● **Your task**
Check each line of the entries below for the string "depth"; copy every line where it appears.
(Beginning of Information given)
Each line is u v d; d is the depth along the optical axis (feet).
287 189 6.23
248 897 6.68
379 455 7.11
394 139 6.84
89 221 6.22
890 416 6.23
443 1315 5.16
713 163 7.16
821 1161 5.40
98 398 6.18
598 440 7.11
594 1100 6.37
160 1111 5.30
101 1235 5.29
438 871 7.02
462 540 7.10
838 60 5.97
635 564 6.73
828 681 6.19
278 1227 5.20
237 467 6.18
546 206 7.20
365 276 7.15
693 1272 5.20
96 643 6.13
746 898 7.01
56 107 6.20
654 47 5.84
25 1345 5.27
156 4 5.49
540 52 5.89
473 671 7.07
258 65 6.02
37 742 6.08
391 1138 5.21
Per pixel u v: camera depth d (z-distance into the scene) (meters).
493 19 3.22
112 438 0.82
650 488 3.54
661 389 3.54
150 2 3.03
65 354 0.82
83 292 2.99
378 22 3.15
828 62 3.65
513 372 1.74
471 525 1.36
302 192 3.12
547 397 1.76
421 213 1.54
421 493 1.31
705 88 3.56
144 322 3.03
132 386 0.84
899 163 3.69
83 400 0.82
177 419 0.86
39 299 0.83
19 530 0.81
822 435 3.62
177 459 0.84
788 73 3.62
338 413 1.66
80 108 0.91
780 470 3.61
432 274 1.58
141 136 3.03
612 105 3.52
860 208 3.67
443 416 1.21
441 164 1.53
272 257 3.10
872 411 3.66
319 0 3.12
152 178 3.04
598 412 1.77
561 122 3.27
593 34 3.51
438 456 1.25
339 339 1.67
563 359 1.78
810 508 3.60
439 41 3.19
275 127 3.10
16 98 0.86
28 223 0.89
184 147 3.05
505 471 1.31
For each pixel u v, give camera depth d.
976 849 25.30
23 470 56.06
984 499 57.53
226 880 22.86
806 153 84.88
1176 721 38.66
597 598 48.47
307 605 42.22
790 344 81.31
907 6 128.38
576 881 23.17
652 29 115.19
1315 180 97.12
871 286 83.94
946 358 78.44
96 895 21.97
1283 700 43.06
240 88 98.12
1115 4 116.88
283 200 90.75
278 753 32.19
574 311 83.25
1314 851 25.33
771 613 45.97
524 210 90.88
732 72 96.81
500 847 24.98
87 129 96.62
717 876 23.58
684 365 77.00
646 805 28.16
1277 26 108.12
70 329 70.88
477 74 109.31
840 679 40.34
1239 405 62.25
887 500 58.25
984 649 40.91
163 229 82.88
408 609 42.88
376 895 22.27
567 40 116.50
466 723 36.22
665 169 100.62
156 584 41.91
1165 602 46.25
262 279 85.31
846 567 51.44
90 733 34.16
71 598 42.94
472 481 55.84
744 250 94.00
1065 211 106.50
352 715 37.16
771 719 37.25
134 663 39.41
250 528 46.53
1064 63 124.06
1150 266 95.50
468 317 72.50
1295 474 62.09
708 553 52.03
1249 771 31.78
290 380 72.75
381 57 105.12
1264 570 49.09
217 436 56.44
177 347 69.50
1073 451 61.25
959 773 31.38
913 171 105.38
(End of Information given)
(Beginning of Information given)
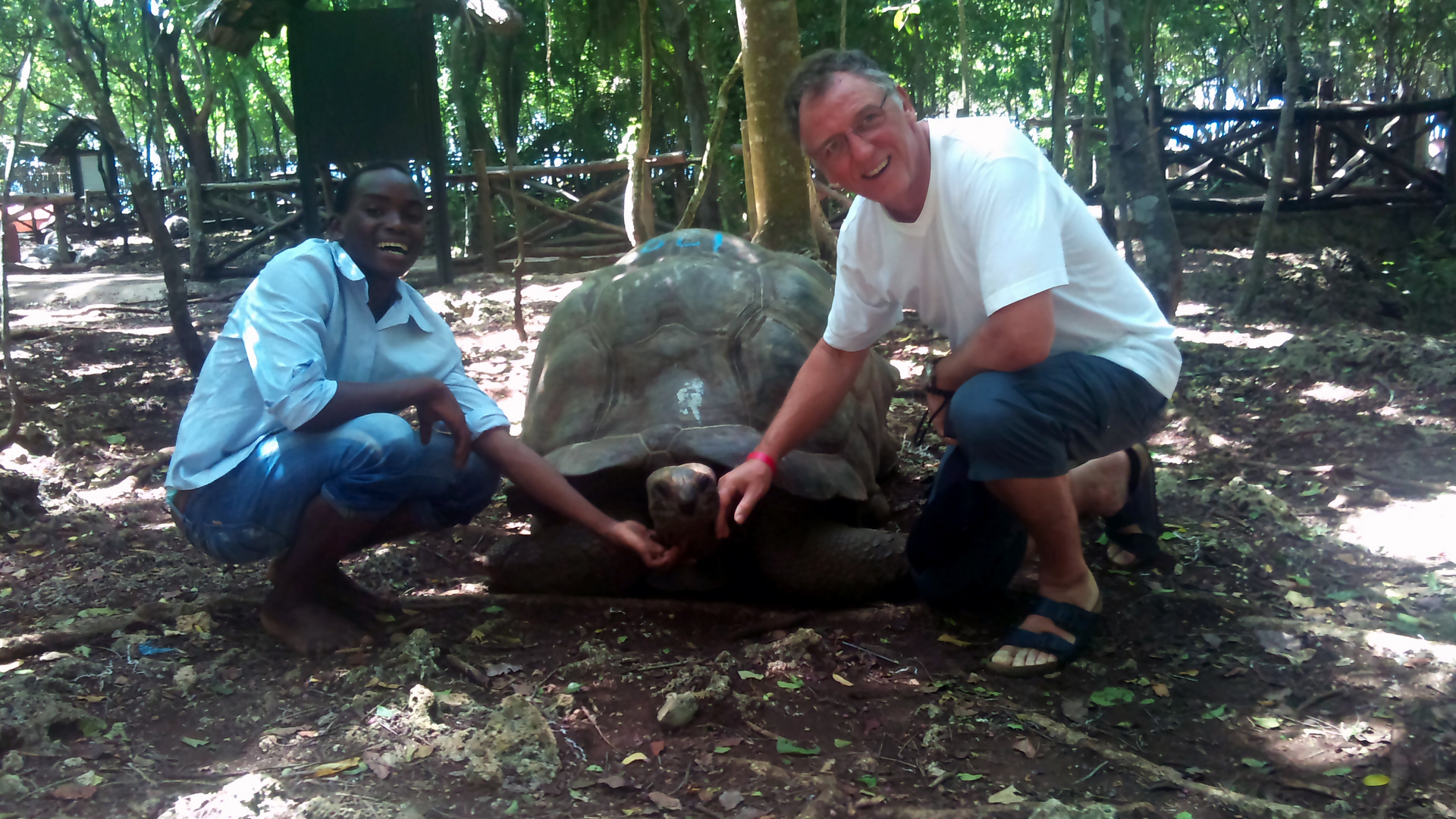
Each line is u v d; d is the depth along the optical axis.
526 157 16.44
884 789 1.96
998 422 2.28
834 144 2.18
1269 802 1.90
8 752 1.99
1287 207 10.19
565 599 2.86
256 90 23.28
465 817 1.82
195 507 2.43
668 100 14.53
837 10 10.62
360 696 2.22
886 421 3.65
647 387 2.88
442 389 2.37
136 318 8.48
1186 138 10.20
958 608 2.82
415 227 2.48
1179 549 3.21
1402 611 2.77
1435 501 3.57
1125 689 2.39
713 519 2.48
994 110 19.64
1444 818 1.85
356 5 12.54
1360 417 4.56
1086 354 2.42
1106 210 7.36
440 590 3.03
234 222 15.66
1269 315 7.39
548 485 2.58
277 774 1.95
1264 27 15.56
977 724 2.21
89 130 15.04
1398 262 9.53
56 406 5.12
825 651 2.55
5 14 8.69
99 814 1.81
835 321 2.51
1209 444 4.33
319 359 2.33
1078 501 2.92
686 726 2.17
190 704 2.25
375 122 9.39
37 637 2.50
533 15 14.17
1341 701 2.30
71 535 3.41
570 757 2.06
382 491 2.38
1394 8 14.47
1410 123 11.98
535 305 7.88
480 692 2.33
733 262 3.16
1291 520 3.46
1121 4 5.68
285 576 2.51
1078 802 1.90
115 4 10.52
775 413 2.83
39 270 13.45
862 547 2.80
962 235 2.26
(End of Information given)
(Beginning of Information given)
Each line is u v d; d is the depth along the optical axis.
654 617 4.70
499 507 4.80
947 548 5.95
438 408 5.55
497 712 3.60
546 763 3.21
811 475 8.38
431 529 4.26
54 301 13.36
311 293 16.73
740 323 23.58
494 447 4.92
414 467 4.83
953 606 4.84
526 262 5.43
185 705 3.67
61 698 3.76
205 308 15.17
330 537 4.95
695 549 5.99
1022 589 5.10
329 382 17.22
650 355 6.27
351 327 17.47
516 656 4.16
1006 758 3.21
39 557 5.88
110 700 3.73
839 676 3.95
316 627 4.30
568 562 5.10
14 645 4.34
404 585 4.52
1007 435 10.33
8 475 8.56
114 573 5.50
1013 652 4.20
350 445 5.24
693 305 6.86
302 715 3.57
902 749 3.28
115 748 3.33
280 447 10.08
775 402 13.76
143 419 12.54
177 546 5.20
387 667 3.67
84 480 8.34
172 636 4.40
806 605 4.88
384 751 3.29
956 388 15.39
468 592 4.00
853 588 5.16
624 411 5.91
(End of Information given)
● **Answer to this exercise**
Each line is u v d; d is the depth along the optical axis (feet).
Per pixel u v: camera depth d (z-distance into the scene) (meters).
For each pixel u v, give camera depth d.
Each line is u v d; d is the depth along the optical axis.
Each line is u v d; d is the depth along the optical axis.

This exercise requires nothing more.